■ EXERCISE DIRECTIONS ■
In the records below, change every "bbox" to "bounding box" and leave everything else as it is.

■ RECORDED INFORMATION ■
• • • •

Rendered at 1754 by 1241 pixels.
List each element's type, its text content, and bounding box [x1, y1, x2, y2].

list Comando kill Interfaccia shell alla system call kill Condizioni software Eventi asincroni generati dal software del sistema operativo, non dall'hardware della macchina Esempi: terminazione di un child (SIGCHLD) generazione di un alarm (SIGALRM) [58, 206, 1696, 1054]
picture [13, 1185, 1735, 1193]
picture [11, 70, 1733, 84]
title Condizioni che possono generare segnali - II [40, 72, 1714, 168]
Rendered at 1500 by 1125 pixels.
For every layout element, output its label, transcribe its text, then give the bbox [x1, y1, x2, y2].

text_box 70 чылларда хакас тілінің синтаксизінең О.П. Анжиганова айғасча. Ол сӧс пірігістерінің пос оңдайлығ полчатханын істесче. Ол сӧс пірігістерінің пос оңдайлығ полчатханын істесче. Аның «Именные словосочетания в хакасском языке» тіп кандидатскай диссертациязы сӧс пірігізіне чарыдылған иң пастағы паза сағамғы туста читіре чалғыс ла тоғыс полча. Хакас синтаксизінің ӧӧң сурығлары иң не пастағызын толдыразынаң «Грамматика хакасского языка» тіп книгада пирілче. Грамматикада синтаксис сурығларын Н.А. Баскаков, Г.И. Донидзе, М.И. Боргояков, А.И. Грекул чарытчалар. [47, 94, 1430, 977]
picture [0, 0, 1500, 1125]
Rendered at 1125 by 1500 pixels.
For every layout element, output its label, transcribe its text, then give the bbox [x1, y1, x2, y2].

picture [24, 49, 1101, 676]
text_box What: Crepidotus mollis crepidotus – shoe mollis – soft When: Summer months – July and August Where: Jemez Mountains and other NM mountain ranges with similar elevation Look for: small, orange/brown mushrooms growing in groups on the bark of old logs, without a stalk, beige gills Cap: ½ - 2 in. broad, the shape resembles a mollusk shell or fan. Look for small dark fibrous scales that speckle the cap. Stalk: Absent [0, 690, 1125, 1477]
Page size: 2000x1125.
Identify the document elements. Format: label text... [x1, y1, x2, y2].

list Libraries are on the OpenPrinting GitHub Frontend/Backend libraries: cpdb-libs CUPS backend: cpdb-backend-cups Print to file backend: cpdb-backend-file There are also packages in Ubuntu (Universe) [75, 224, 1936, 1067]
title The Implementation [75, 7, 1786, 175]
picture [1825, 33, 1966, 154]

• • • •

■ COMPLETED EXERCISE ■
Rendered at 1754 by 1241 pixels.
List each element's type, its text content, and bounding box [x1, y1, x2, y2].

list Comando kill Interfaccia shell alla system call kill Condizioni software Eventi asincroni generati dal software del sistema operativo, non dall'hardware della macchina Esempi: terminazione di un child (SIGCHLD) generazione di un alarm (SIGALRM) [58, 206, 1696, 1054]
picture [13, 1185, 1735, 1193]
picture [11, 70, 1733, 84]
title Condizioni che possono generare segnali - II [40, 72, 1714, 168]
Rendered at 1500 by 1125 pixels.
For every layout element, output its label, transcribe its text, then give the bounding box [x1, y1, x2, y2].

text_box 70 чылларда хакас тілінің синтаксизінең О.П. Анжиганова айғасча. Ол сӧс пірігістерінің пос оңдайлығ полчатханын істесче. Ол сӧс пірігістерінің пос оңдайлығ полчатханын істесче. Аның «Именные словосочетания в хакасском языке» тіп кандидатскай диссертациязы сӧс пірігізіне чарыдылған иң пастағы паза сағамғы туста читіре чалғыс ла тоғыс полча. Хакас синтаксизінің ӧӧң сурығлары иң не пастағызын толдыразынаң «Грамматика хакасского языка» тіп книгада пирілче. Грамматикада синтаксис сурығларын Н.А. Баскаков, Г.И. Донидзе, М.И. Боргояков, А.И. Грекул чарытчалар. [47, 94, 1430, 977]
picture [0, 0, 1500, 1125]
Rendered at 1125 by 1500 pixels.
For every layout element, output its label, transcribe its text, then give the bounding box [x1, y1, x2, y2].

picture [24, 49, 1101, 676]
text_box What: Crepidotus mollis crepidotus – shoe mollis – soft When: Summer months – July and August Where: Jemez Mountains and other NM mountain ranges with similar elevation Look for: small, orange/brown mushrooms growing in groups on the bark of old logs, without a stalk, beige gills Cap: ½ - 2 in. broad, the shape resembles a mollusk shell or fan. Look for small dark fibrous scales that speckle the cap. Stalk: Absent [0, 690, 1125, 1477]
Page size: 2000x1125.
Identify the document elements. Format: label text... [x1, y1, x2, y2].

list Libraries are on the OpenPrinting GitHub Frontend/Backend libraries: cpdb-libs CUPS backend: cpdb-backend-cups Print to file backend: cpdb-backend-file There are also packages in Ubuntu (Universe) [75, 224, 1936, 1067]
title The Implementation [75, 7, 1786, 175]
picture [1825, 33, 1966, 154]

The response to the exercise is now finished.